This presented a challenge for Carbon Brief to ensure they were not “pointing the finger” (CB05) at specific organisations or individuals. Multiple images were rejected on the basis of their “finger-pointy-ness”, and for one article titled “Analysis: the lack of diversity in climate science”
1
, the conversation of image choice was the most lengthy and complex of all during the data collection (Fieldwork notes, 2021-2022), for this reason; as one team member reflected at the time: “Obviously, for lack of diversity, we're not pointing the finger at people who are male or white, for example, we're pointing a finger at the system that prevents other people from accessing it. But that's not something you can put an image of.”
The naturalism of news photography therefore acted as a constraint on image use at times, with Carbon Brief wary of communicating messages which would leave them open to attack from readers through their images.

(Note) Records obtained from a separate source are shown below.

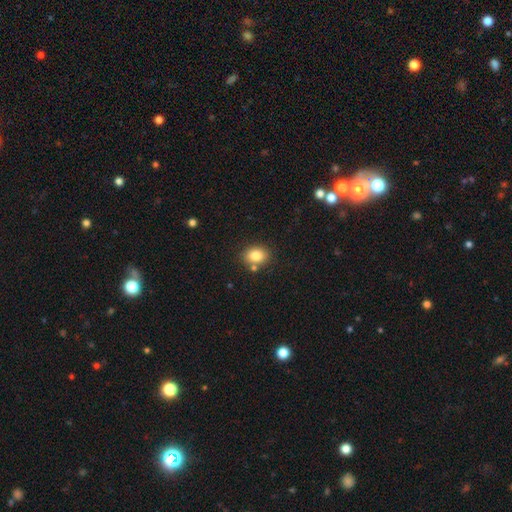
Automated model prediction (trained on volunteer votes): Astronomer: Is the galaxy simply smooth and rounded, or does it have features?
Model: smooth — 82%.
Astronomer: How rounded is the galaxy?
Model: in between — 53% (runner-up: round, 46%).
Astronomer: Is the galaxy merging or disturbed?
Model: none — 78%.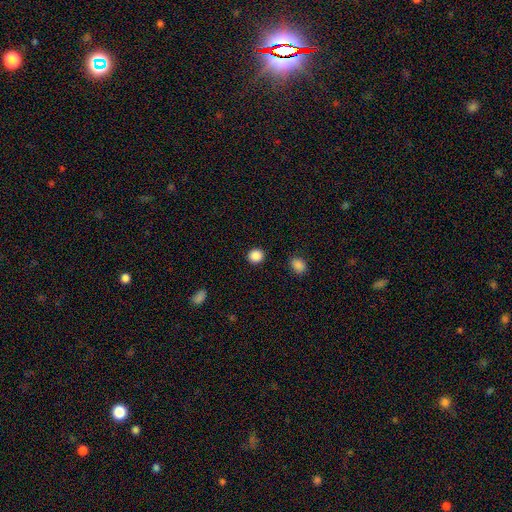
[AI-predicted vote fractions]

Transformative journalisms in image use: Symbolism in imagery and the shifting boundaries of objectivity
In response, Carbon Brief engaged more strategically with the naturalism and symbolism of news photography, oscillating and balancing the two in order to represent the desired points. This lent itself to a focus on the more symbolic aspects of imagery; in an early conversation where I prompted the director to describe the usual style of Carbon Brief images, they described how “in our world, in Carbon Brief world we often go for geometrically striking or visually contrasting images, that are kind of a bit abstract” (CB01). In practice, for example, this may be: “a ploughed field at an angle, so that you get lots of geometrically striking [shapes], so it’s not necessarily “saying” something other than farming, it’s not “saying” you know good bad or whatever, its just saying in a very loose way, farming, matches the headline that alludes to farming in the right context”.
Indeed, multiple hero images used throughout the data collection period fit this description; for example, the image selected to accompany an article titled “The challenge of achieving a ‘just transition’ in agriculture” depicted a produce farm in Cuba at a middle distance, with straight lines of crops framed diagonally from bottom left to top right of the image 2 . Similarly geometric and striking imagery can be seen used in hero images accompanying articles about power shortages in China 3 , or about climate migration across the US-Mexico border 4 .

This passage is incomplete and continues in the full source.